Answering all questions put to him, Cardinal Pell spoke on a wide range of issues, including his time in the same parish house as convicted paedophile priest Gerald Ridsdale and his regret for supporting Fr Ridsdale during a 1993 trial. Cardinal Pell said he expected to be called to give evidence against claims he had participated in any cover-up of abuse by priests and would co-operate fully with the royal commission.
Culture of silence
Tuesday, May 28, 2013
AUSTRALIA'S most senior Catholic and former Ballarat priest Cardinal George Pell has admitted that a culture of ignorance and silence led to the scourge of sexual abuse across Victoria.
Within The Courier's reporting reads as follows:
Cynical crowd demands truth from Cardinal -
Cardinal George Pell's appearance at the state government inquiry into institutionalised child abuse was less than convincing yesterday. Cardinal Pell blustered his way through some tough grilling, exchanging particularly terse words with committee member Andrea Coote over any potential church compensation.
He gave long-winded answers, often veered off topic and was critical of a committee decision not to allow him a brief opening statement, which is in line with previous testimonies by anyone dealing with abused children. He constantly defended the church's actions but provoked laughter when he accidentally referred to the Holy See as a company.
A huge crowd turned up for Cardinal Pell's appearance, with the Parliament House Legislative Council committee room and a second viewing area both overflowing. Many of the crowd had waited a long time to hear Cardinal Pell speak, with many of his answers received with cynical laughter. "I've waited 18 years to get this bloke, I can wait a bit longer," one elderly gentleman said to a Parliament House staffer apologising for a slow lift.
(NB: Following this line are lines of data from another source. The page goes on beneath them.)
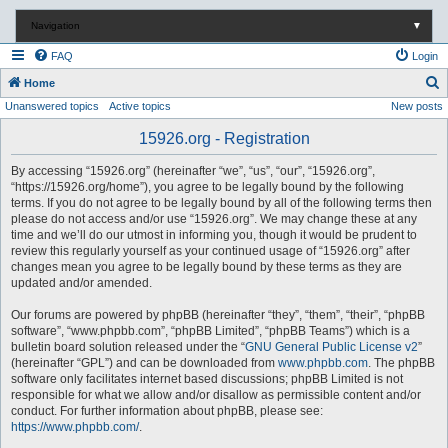
Navigation
▼
FAQ
Login
S
Home
Unanswered topics
Active topics
New posts
e
a
15926.org - Registration
r
By accessing “15926.org” (hereinafter “we”, “us”, “our”, “15926.org”,
c
“https://15926.org/home”), you agree to be legally bound by the following
terms. If you do not agree to be legally bound by all of the following terms then
h
please do not access and/or use “15926.org”. We may change these at any
time and we’ll do our utmost in informing you, though it would be prudent to
review this regularly yourself as your continued usage of “15926.org” after
changes mean you agree to be legally bound by these terms as they are
updated and/or amended.
Our forums are powered by phpBB (hereinafter “they”, “them”, “their”, “phpBB
software”, “www.phpbb.com”, “phpBB Limited”, “phpBB Teams”) which is a
bulletin board solution released under the “
GNU General Public License v2
”
(hereinafter “GPL”) and can be downloaded from
www.phpbb.com
. The phpBB
software only facilitates internet based discussions; phpBB Limited is not
responsible for what we allow and/or disallow as permissible content and/or
conduct. For further information about phpBB, please see:
https://www.phpbb.com/
.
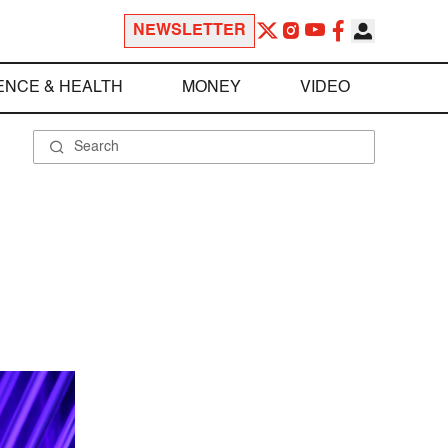
NEWSLETTER
ENCE & HEALTH
MONEY
VIDEO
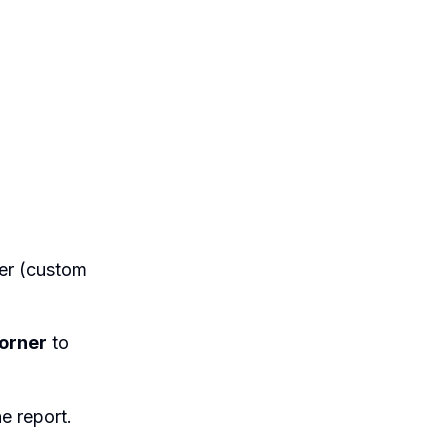
der (custom
corner
to
e report.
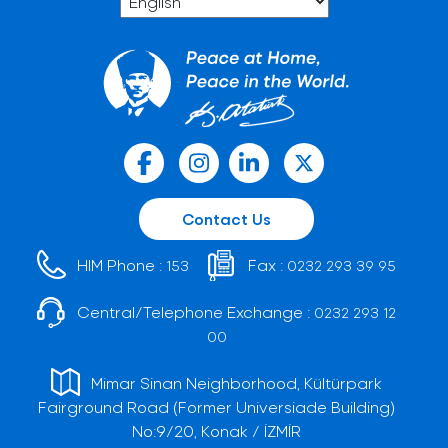
Contact Us
HIM Phone :
Fax :
153
0232 293 39 95
Central/Telephone Exchange :
0232 293 12
00
Mimar Sinan Neighborhood, Kültürpark
Fairground Road (Former Universiade Building)
No:9/20, Konak / İZMİR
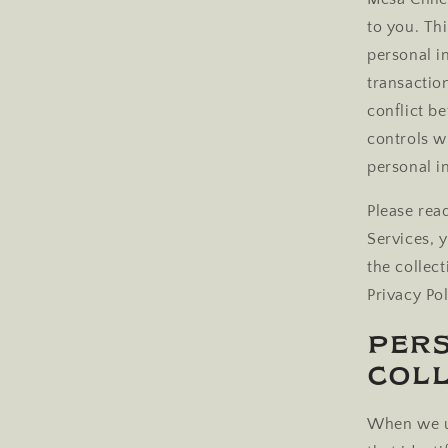
to you. Th
personal i
transactio
conflict be
controls w
personal i
Please read
Services, 
the collect
Privacy Pol
Per
Coll
When we us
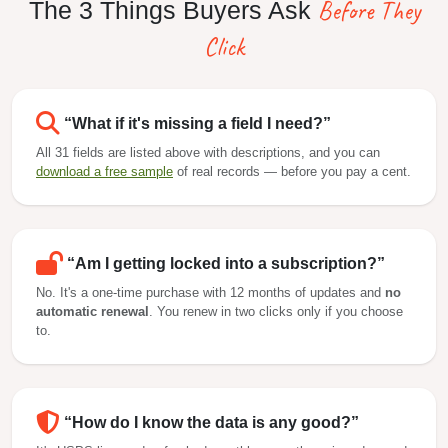
Before They
The 3 Things Buyers Ask
Click
“What if it's missing a field I need?”
All 31 fields are listed above with descriptions, and you can
download a free sample
of real records — before you pay a cent.
“Am I getting locked into a subscription?”
No. It's a one-time purchase with 12 months of updates and
no
automatic renewal
. You renew in two clicks only if you choose
to.
“How do I know the data is any good?”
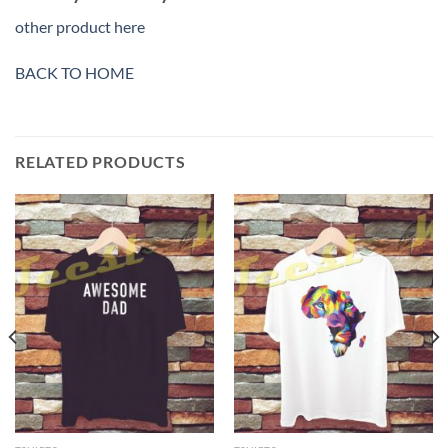
other product here
BACK TO HOME
RELATED PRODUCTS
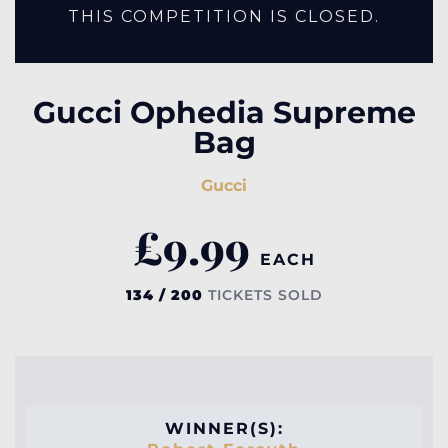
THIS COMPETITION IS CLOSED.
Gucci Ophedia Supreme
Bag
Gucci
£
9.99
EACH
134 / 200
TICKETS SOLD
WINNER(S):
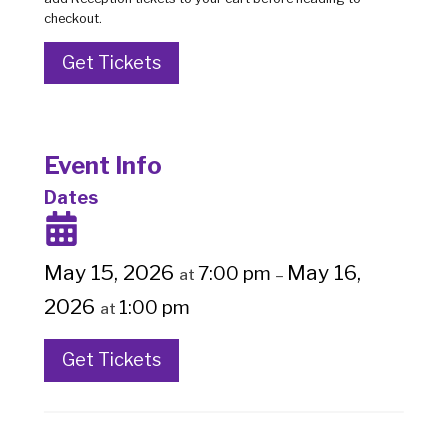
checkout.
Get Tickets
Event Info
Dates
May 15, 2026
May 16,
7:00 pm
at
–
2026
1:00 pm
at
Get Tickets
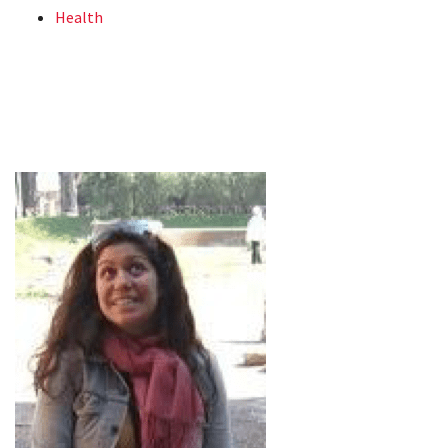
Health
Pell to return to face accusers
June 30, 2017
What it said on the front page: Sexual abuse charges laid against Australia's highest-ranked Catholic have grabbed headlines worldwide, but survivors say Ballarat must stay committed to the wider issue. Police were tight-lipped about details of the historical abuse charges against Ballarat's Cardinal George Pell and maintained court proceedings must be allowed to proceed unhindered. Cardinal Pell, who vehemently protests his innocence, released a statement within hours saying he welcomed his day in court and would return to Australia for the hearing.
Inside: CARDINAL George Pell will take leave from his position as the Vatican's finance chief to return to Australia to fight historical sexual charges. Victoria Police on Thursday charged by summons the 76-year-old high-ranking Catholic cleric with offences against multiple complainants. Australia's most senior Catholic says he is innocent and wants his day in court after being charged on summons with historical sexual assault offences involving multiple complainants.
Pope Francis has granted Cardinal Pell a leave of absence to return to Australia to defend himself. "I'm looking forward, finally, to having my day in court," Cardinal Pell said. "I'm innocent of these charges. They are false. The whole idea of sexual abuse is abhorrent to me.
Where to from here?
February 27, 2019
The Courier's front page on the day the reporting ban in George Pell's conviction was lifted.
The front page intro: Almost three years to the day since Cardinal George Pell made promises to sexual abuse survivors about healing in Ballarat, news broke about him being found guilty of child sex offences. While the cardinal maintains his innocence, Ballarat's survivor advocates are asking what the next steps are in repairing the damage.